Overall sales volume for traditional cigarettes was down just 0.2% for the four-week period that ended July 11, according to the latest Nielsen survey of convenience stores.
By comparison, the sales volume was down 7.2% in the four-week period that ended in Aug. 10, 2019.
Meanwhile, sales of electronic cigarettes — down 13.2% for the four-week period — have continued to slump five months after the Food and Drug Administration implemented its latest round of heightened regulations on the products.
The FDA regulations have depressed the demand for closed-pod cartridges that provide the nicotine, with No. 2-selling Vuse of R.J. Reynolds Vapor Co. being the lone exception.
The ability of traditional cigarette to flatten its sales decline year-over-year represents “a very dramatic change in the market and coincides with the concerted attacks on vaping over the past year,” said David Sweanor, an adjunct law professor at the University of Ottawa and the author of several e-cigarette studies.

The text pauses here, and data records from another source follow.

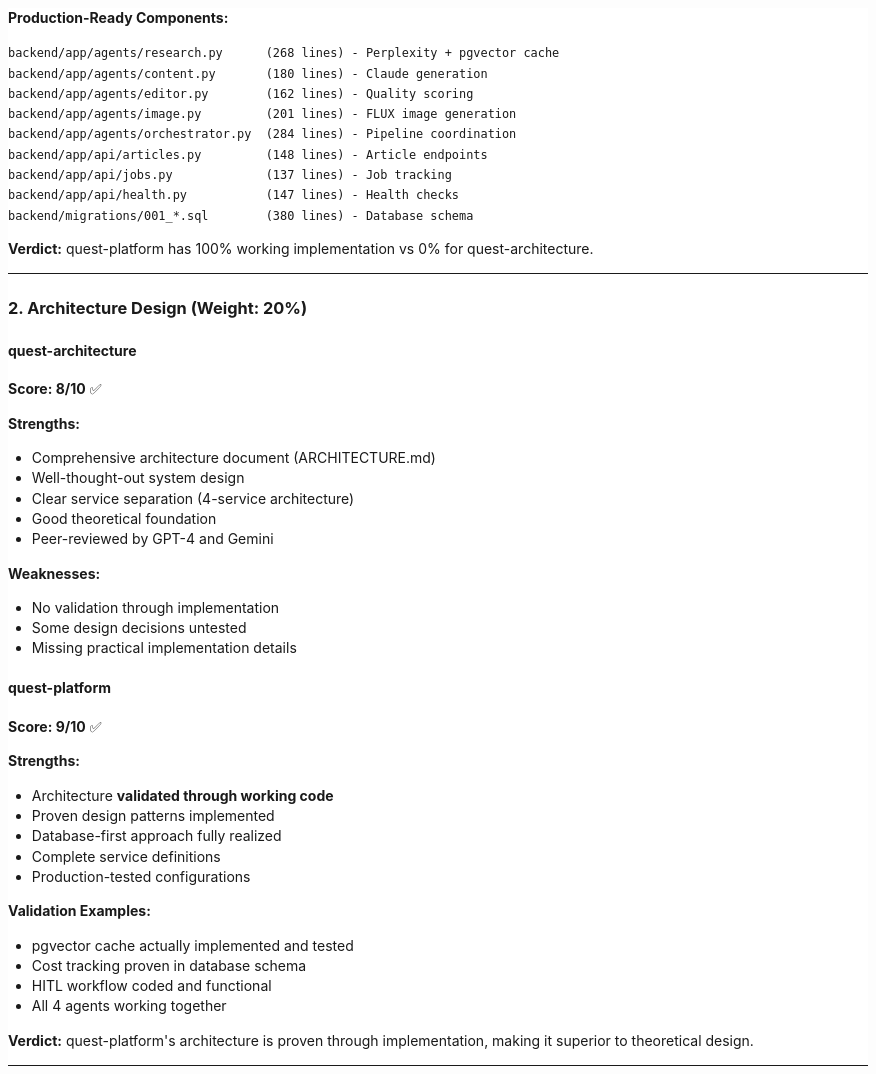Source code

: **Production-Ready Components:**
```
backend/app/agents/research.py      (268 lines) - Perplexity + pgvector cache
backend/app/agents/content.py       (180 lines) - Claude generation
backend/app/agents/editor.py        (162 lines) - Quality scoring
backend/app/agents/image.py         (201 lines) - FLUX image generation
backend/app/agents/orchestrator.py  (284 lines) - Pipeline coordination
backend/app/api/articles.py         (148 lines) - Article endpoints
backend/app/api/jobs.py             (137 lines) - Job tracking
backend/app/api/health.py           (147 lines) - Health checks
backend/migrations/001_*.sql        (380 lines) - Database schema
```

**Verdict:** quest-platform has 100% working implementation vs 0% for quest-architecture.

---

### 2. Architecture Design (Weight: 20%)

#### quest-architecture
**Score: 8/10** ✅

**Strengths:**
- Comprehensive architecture document (ARCHITECTURE.md)
- Well-thought-out system design
- Clear service separation (4-service architecture)
- Good theoretical foundation
- Peer-reviewed by GPT-4 and Gemini

**Weaknesses:**
- No validation through implementation
- Some design decisions untested
- Missing practical implementation details

#### quest-platform
**Score: 9/10** ✅

**Strengths:**
- Architecture **validated through working code**
- Proven design patterns implemented
- Database-first approach fully realized
- Complete service definitions
- Production-tested configurations

**Validation Examples:**
- pgvector cache actually implemented and tested
- Cost tracking proven in database schema
- HITL workflow coded and functional
- All 4 agents working together

**Verdict:** quest-platform's architecture is proven through implementation, making it superior to theoretical design.

---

“It is deeply ironic that the credit for the recovery of the cigarette business from a near-death experience a little over a year ago can be credited to the Centers for Disease Control and Prevention, Michael Bloomberg and the others who pushed an abstinence-only agenda on nicotine.”
“By undermining the low risk alternatives to cigarettes they protected the cigarette business.”
Richard Craver – Winston-Salem Journal – July 23, 2020.